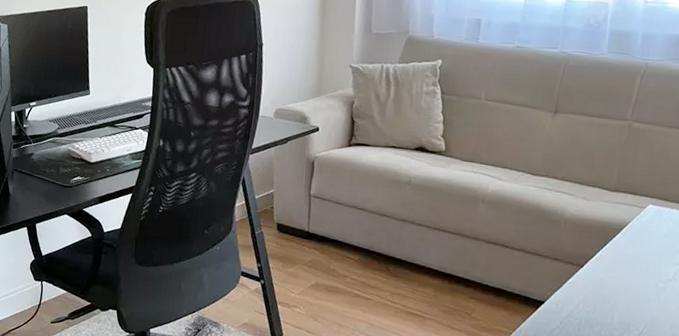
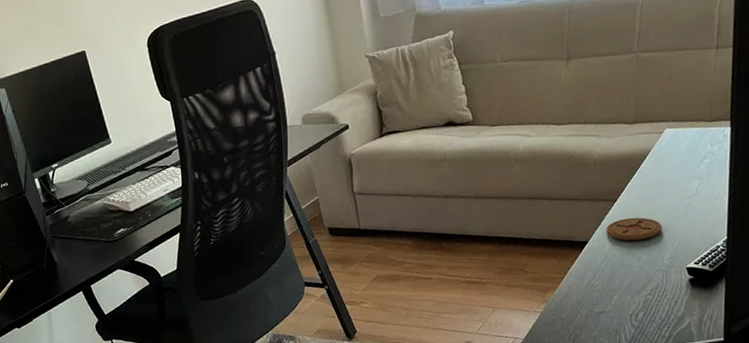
coaster: none [566,287,629,315] -> present [606,217,662,241]

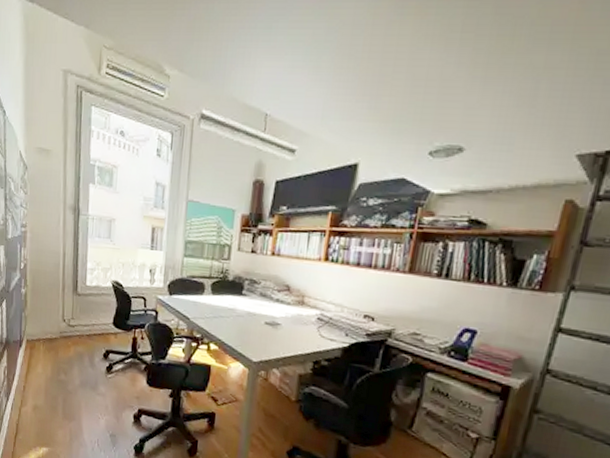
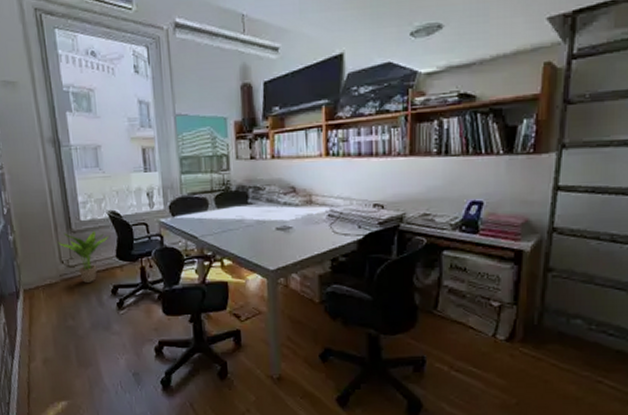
potted plant: none [63,294,108,344] -> present [57,230,108,283]

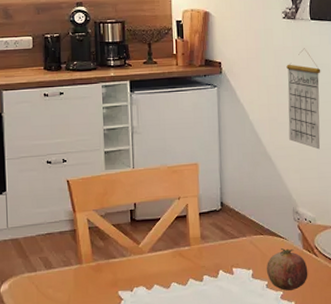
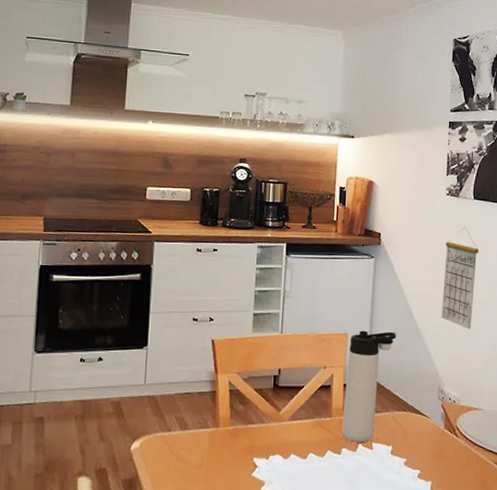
thermos bottle: none [200,157,246,269] -> present [342,330,396,442]
fruit: present [266,248,308,291] -> none [405,427,448,470]

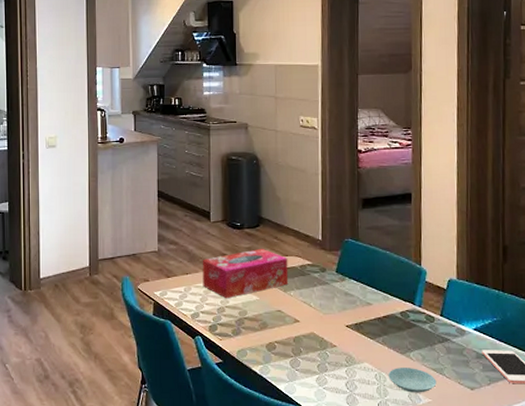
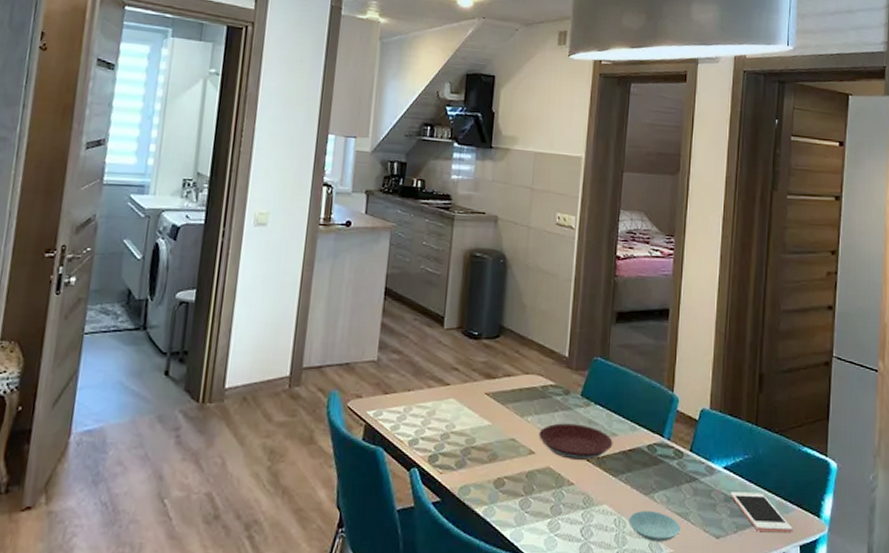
tissue box: present [202,248,289,299] -> none [426,363,529,423]
plate: none [301,296,369,326] -> present [539,423,613,460]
--------
*What is required*. Each entry above must be repeated word for word, minus its images.

*Solution to the problem*.
coaster: none [566,287,629,315] -> present [606,217,662,241]

potted plant: none [63,294,108,344] -> present [57,230,108,283]

thermos bottle: none [200,157,246,269] -> present [342,330,396,442]
fruit: present [266,248,308,291] -> none [405,427,448,470]

tissue box: present [202,248,289,299] -> none [426,363,529,423]
plate: none [301,296,369,326] -> present [539,423,613,460]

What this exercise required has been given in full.